Applied Materials Inc., the largest supplier of chipmaking equipment, reported quarterly revenue that missed estimates and forecast sales that will fall short in the current period as customers postpone factory upgrades.
The company promoted Gary Dickerson to chief executive officer, replacing Mike Splinter, who will remain chairman.
Revenue in the fiscal fourth quarter will be unchanged from the third quarter, when sales were $1.98 billion, the company said today in a statement. Analysts on average had projected sales of $2.06 billion in the third quarter and $2.14 billion in the fourth, according to data compiled by Bloomberg.
Applied Materials’ revenue projection missed estimates for a second straight quarter amid muted semiconductor demand and a record slump in the personal-computer market. Companies that make chips on a contract basis, known as foundries, are concentrating on installing equipment they’ve already bought and will return to ordering later this year, Splinter said.
“We’ve seen this for the last few years where foundry spending in particular drops off in the third calendar quarter,” he said in an interview today. “We’re going to see the orders come back before the end of the year.”
Applied Materials shares slipped as low as $14.70 after the earnings report and executive change. They fell 2.6 percent to $15.33 at the close in New York, leaving the shares up 34 percent so far this year.
Taiwan Semiconductor Manufacturing Co., Samsung Electronics Co. and other companies that make mobile-phone parts may also be waiting for smartphone demand to accelerate before they commit more of their budgets, said Patrick Ho, an analyst at Stifel Nicolaus & Co.

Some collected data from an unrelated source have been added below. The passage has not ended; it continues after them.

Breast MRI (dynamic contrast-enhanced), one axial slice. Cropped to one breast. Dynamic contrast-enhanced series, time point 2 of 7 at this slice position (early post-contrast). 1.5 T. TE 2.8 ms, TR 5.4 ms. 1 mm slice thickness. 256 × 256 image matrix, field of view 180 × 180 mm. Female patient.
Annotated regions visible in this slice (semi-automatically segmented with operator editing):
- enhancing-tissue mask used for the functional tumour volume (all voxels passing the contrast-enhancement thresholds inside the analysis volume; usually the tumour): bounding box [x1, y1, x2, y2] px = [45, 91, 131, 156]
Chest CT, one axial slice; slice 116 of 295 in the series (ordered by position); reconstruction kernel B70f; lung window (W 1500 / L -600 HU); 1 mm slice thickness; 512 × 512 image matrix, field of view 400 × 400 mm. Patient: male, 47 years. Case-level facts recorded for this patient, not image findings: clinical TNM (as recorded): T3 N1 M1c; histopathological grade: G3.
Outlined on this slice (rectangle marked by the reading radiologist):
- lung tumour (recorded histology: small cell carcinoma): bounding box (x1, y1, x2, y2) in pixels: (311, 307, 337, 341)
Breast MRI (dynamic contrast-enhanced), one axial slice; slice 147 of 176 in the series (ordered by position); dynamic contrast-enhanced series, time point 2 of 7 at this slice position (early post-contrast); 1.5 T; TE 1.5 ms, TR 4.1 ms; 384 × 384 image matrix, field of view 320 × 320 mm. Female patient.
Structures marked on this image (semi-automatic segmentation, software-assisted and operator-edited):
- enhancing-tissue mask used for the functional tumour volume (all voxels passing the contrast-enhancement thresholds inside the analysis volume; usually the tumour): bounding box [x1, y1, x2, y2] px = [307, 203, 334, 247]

“In the near term, there’s a bit of choppiness,” said Ho, who is based in Dallas. “It’s just part of the nature of doing business when you have such a concentrated customer base.” He recommends buying Applied Materials shares.
For the third quarter, which ended July 28, the Santa Clara, California-based company posted profit of $168 million, or 14 cents a share. On average, analysts had projected net income of 17 cents. A year earlier, net income was $218 million, or 17 cents. Revenue fell 16 percent.
Applied Materials sells equipment to chipmakers across the semiconductor industry, making its earnings a broad indicator of future demand. Investors also look at the company’s forecasts as a gauge of confidence at its largest customers.
Last month, Applied Materials repeated a prediction that the total market for machines used to make semiconductors will be $27 billion to $30 billion this year.
Splinter, 62, has been CEO of Applied Materials since 2003. Under his leadership, the company has branched out into machinery that makes flat-panel displays and solar panels.
Dickerson, 56, will take over the top job at Applied Materials on Sept. 1 and join the board, the company said in a separate statement. He will retain the role of president, which he took on last year. He joined Applied Materials in 2011 with the acquisition of Varian Semiconductor Equipment Associates Inc.